**COMPITI DA SVOLGERE**:
[1] Stampi dal testo su don Giussani tutto ciò che va da «Don Giussani vive» giù fino a «affezione a Cristo.».
[2] Fornisca il seguito del testo su don Giussani, riprendendo subito dopo la sua ultima frase.

**TESTO FORNITO**:
+-------+

Quello che mi colpisce di questi giorni e di tutto il cammino che ci ha portato qui è questo amore travolgente che ci ha preso con Gesù attraverso il Giuss e Carrón. Un’amore tale che muove le montagne, la mia montagna e, quindi, il mondo. Io mi sono trovata a seguire chi vedevo totalmente preso e questo faceva scaturire una bellezza desiderabile anche per me: penso a Squiccia, a Paolo, a Luis, a Tommi. Ognuno coi i suoi limiti, ma nel momento in cui diventa chiaro perché si è detto quel “sì”, allora la bellezza sorpassa anche la fatica. Una delle cose più grandi che mi porto a casa è una frase di Silvio Cattarina: «Ad un ragazzo a cui è stato chiesto tanto dalla vita, noi non possiamo che chiedere il doppio rispetto a una persona normale, se no lo prenderemmo in giro». Mi colpisce perché preparare e vivere l’evento per il Centenario mi ha chiesto tanto, ma quando il mio cuore ha ripreso coscienza di Chi me lo stava chiedendo, allora mi sono resa conto che Lui mi stava dando molto di più: un centuplo che il mio cuore non poteva immaginare, oltre ogni idea e aspettativa.
Virginia

Don Giussani vive e opera nelle persone la cui vita è cambiata per aver incontrato Cristo tramite lui. Come Silvio Cattarina, che ci ha ricordato che ognuno di noi nasce con un cuore fatto per l’eternità che però ancora non conosce. E questo è evidente soprattutto nei nostri figli, che hanno bisogno di padri e madri che li ascoltino e accompagnino alla scoperta del proprio cuore. La stessa cosa che don Giussani ha fatto e continua a fare con noi, anche attraverso momenti come questo weekend a Losanna. Se ognuno di noi, dai relatori fino all'ultimo arrivato, può dire di aver trovato un inizio di risposta alla straripante promessa di vita con cui siamo nati, questo lo dobbiamo a don Giussani e alla sua affezione a Cristo.

+-------+

[Voci di dati memorizzate]
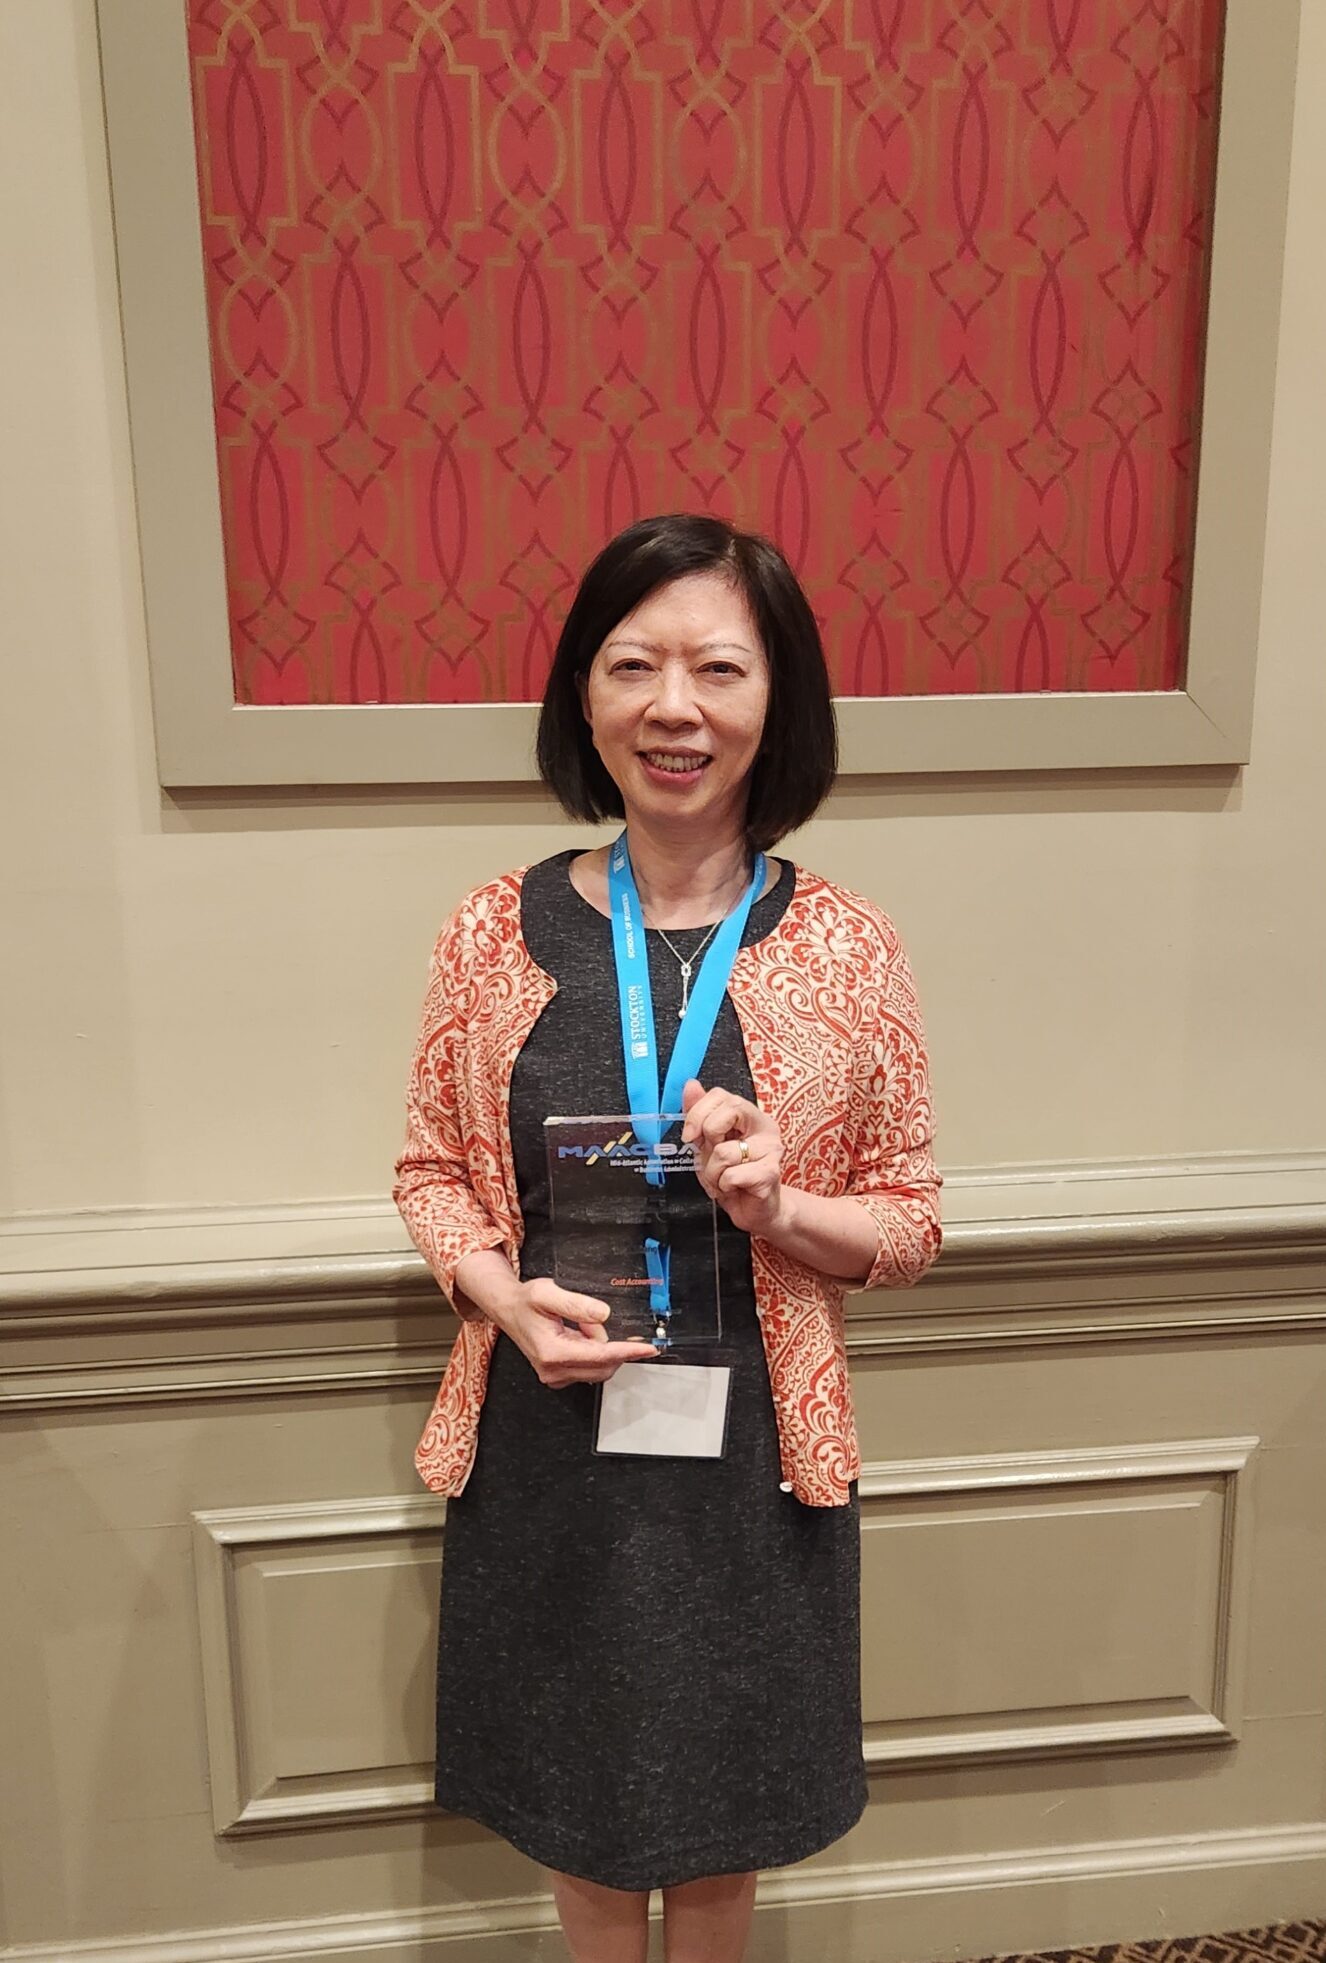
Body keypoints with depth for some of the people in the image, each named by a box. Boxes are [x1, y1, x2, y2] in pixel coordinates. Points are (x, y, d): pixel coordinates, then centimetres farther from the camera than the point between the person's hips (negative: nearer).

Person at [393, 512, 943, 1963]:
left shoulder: (845, 948, -9)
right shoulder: (496, 931, -7)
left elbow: (910, 1220, -1)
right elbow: (431, 1170, 4)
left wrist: (779, 1208, -21)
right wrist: (502, 1292, -15)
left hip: (749, 1452, 0)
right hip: (547, 1444, 1)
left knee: (718, 1830, 21)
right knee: (581, 1815, 22)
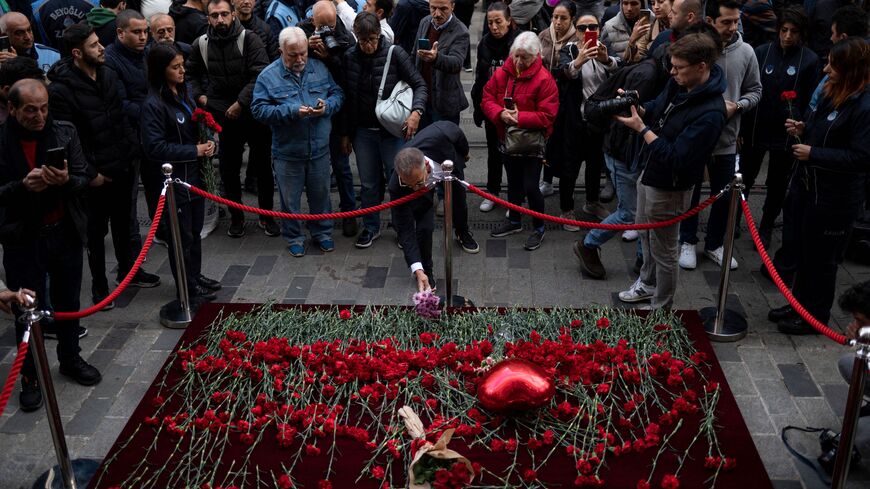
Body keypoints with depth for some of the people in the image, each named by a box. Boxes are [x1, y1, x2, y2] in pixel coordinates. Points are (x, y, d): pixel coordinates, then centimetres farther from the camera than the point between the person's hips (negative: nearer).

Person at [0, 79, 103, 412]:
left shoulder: (65, 133, -3)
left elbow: (84, 178, -2)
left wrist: (66, 180, -23)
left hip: (66, 232, 3)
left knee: (68, 302, 18)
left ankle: (70, 360, 39)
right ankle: (29, 377, 23)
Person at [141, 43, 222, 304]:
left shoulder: (182, 94, 6)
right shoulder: (153, 104, -19)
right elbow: (154, 147, -21)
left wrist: (205, 144, 1)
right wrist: (195, 151, -20)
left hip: (192, 174, 8)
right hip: (172, 179, -8)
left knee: (195, 230, 19)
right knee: (181, 235, 5)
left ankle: (195, 276, 36)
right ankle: (187, 289, 19)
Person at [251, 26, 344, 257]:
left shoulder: (320, 69, 3)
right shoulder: (268, 76, -8)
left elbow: (338, 94, 8)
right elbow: (259, 110, -13)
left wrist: (327, 106, -15)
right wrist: (291, 111, -24)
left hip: (319, 149, 2)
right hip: (287, 151, -2)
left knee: (321, 194, 17)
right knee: (290, 198, 11)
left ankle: (322, 232, 36)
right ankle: (294, 237, 30)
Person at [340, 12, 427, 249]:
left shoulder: (394, 53, -11)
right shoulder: (350, 57, -1)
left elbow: (420, 85, -8)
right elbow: (347, 97, 7)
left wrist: (416, 111, -26)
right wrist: (346, 132, 9)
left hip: (393, 130, -3)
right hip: (363, 131, 3)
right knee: (368, 183, 12)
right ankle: (371, 227, 29)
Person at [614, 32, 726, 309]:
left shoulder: (710, 113, -30)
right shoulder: (679, 84, -5)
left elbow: (677, 158, -31)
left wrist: (641, 128, -28)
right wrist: (637, 108, -10)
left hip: (669, 187, -9)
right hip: (649, 173, 9)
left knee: (663, 249, 9)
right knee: (646, 234, 27)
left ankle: (661, 307, 30)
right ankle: (648, 284, 51)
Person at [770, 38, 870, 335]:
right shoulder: (833, 94, 4)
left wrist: (813, 153, -22)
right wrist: (803, 129, 0)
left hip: (833, 198, -8)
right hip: (807, 185, 9)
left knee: (821, 257, 7)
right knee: (800, 249, 19)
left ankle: (816, 314, 25)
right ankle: (800, 303, 37)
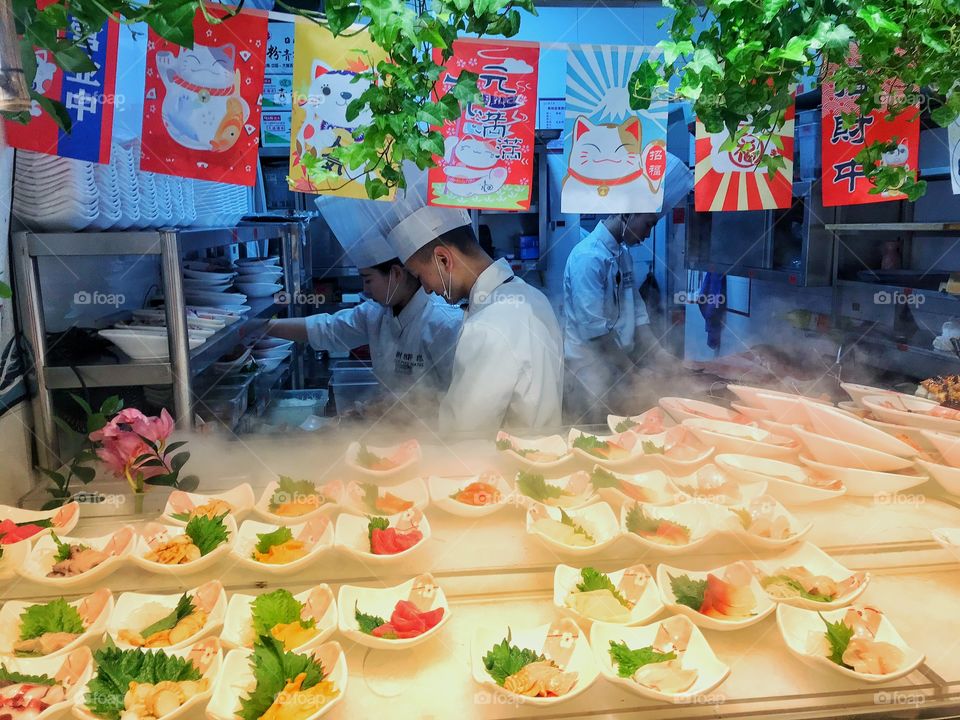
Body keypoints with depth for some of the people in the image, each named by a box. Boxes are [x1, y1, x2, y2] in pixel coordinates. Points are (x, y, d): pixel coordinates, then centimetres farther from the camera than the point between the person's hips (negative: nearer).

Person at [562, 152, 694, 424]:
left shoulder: (622, 253, 9)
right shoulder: (588, 257, -21)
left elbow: (636, 310, 12)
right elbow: (594, 329, -22)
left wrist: (656, 352, 2)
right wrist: (629, 368, -14)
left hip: (617, 362, 9)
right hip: (590, 364, -9)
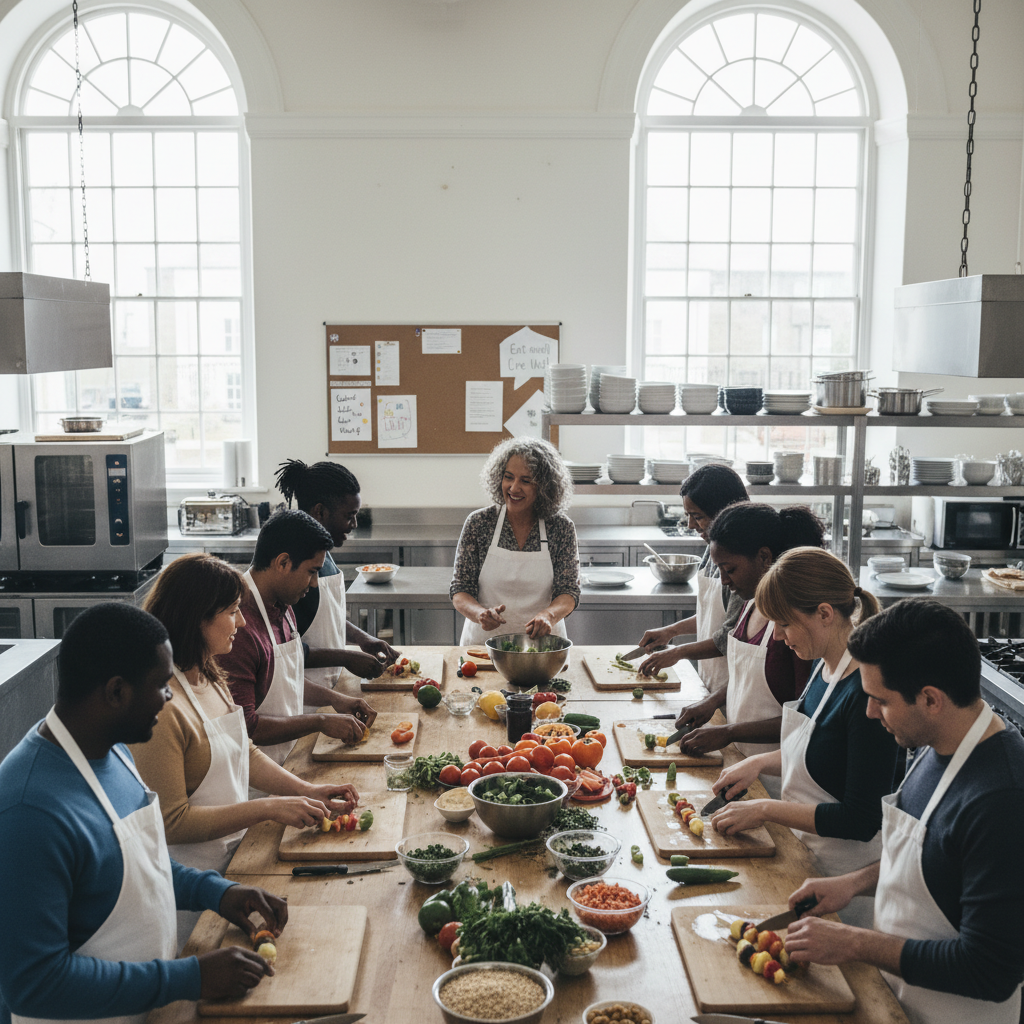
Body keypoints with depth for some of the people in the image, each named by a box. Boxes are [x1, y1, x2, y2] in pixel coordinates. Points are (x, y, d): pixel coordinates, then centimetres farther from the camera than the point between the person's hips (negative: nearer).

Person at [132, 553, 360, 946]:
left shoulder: (210, 677, 4)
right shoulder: (160, 704, -26)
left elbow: (244, 753, 15)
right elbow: (171, 822, -24)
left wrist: (308, 791, 3)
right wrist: (268, 809, -22)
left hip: (229, 858, 9)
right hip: (191, 881, -8)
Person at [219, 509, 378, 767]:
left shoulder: (281, 607, 11)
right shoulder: (239, 627, -22)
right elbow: (242, 726, -24)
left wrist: (333, 698, 12)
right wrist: (320, 722, -16)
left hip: (285, 761, 9)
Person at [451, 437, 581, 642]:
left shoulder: (561, 527, 0)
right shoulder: (478, 523, 0)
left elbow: (568, 591, 1)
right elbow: (460, 590, 2)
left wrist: (549, 615, -22)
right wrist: (480, 613, -20)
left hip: (541, 641, 0)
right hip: (484, 639, 0)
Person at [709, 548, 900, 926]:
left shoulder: (869, 693, -26)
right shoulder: (823, 665, 2)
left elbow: (862, 820, -24)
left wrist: (766, 810, -18)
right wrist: (759, 762, 3)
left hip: (843, 875, -8)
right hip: (805, 853, 8)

+-------+

**RISULTATI PER COMPITO**:
[1]
Don Giussani vive e opera nelle persone la cui vita è cambiata per aver incontrato Cristo tramite lui. Come Silvio Cattarina, che ci ha ricordato che ognuno di noi nasce con un cuore fatto per l’eternità che però ancora non conosce. E questo è evidente soprattutto nei nostri figli, che hanno bisogno di padri e madri che li ascoltino e accompagnino alla scoperta del proprio cuore. La stessa cosa che don Giussani ha fatto e continua a fare con noi, anche attraverso momenti come questo weekend a Losanna. Se ognuno di noi, dai relatori fino all'ultimo arrivato, può dire di aver trovato un inizio di risposta alla straripante promessa di vita con cui siamo nati, questo lo dobbiamo a don Giussani e alla sua affezione a Cristo.

[2]
Claudio

A fine settembre ho partecipato al mio primo incontro organizzativo dove mi è stato chiesto di prendermi carico del servizio d’ordine. Ho accettato non avendo ben chiaro che questo avrebbe comportato tante ore di lavoro, ma vedevo bene che c’erano degli amici che già si stavano impegnando tanto nell’organizzazione. E questo mi ha fatto prendere sul serio il mio compito. Vivere la due giorni per il Centenario di don Giussani, implicandomi con semplicità in tutto quello che la realtà imponeva di fare, mi ha fatto riscoprire come questa sia l’unico modo per sperimentare tutto il bello che il mio cuore cerca ogni momento, e tutta la gratitudine che ne consegue. Vedere la cura e il dettaglio di chi ha preparato le mostre è stato un aiuto a vivere nel modo più pieno quel momento. Allo stesso tempo, ha aperto quasi una domanda “di senso” rispetto al mio studio e al mio modo di stare a lezione, anche davanti a tutti i dettagli di proteine e tessuti.
Luis

Mi è stato proposto di pensare a un incontro per i bambini durante l’evento per il Centenario. Con degli amici abbiamo pensato di presentare la vita di un santo, proprio per come don Giussani ci ha permesso di incontrare gli altri attraverso la loro umanità e di coglierne l’eccezionalità. E abbiamo scelto san Riccardo Pampuri, che a lui era tanto caro. In un primo momento, il compito ci sembrava arduo. Senza illustrazioni alla mano e con una storia molto semplice ma non così immediata per un bambino, ci chiedevamo se fosse adeguato. In più, inizialmente sentivamo san Riccardo un po’ lontano da noi. Pian piano, accostandoci alla sua storia, abbiamo cominciato a vedere che qualcosa in noi si muoveva: dall’iniziale distanza san Riccardo ci introduceva sempre di più al suo sguardo rendendoci più veri. Ci siamo detti: «Pensa che bello se fosse in giro nella nostra città! E pensa come i bambini si accorgerebbero della sua diversità e si attaccherebbero a lui!». Tutte le obiezioni erano cadute. Bastava guardarlo attraverso le testimonianze delle persone che l’avevano incontrato e raccontare la sua storia. Mia figlia tredicenne si è dedicata alle illustrazioni e la storia è diventata anche un piccolo libro illustrato che abbiamo proposto durante l’evento. In quest’esperienza, le parole di don Giussani, che inizialmente non capivamo, sono diventate nostre: «Nella storia della grande amicizia cristiana, san Riccardo si rivela come un fratello maggiore, che indica alla nostra vita inevoluta ma pur desiderosa della santità la radice di ciò che conta, cioè l’appartenenza a Cristo, e la via che essa apre, la sequela a Lui».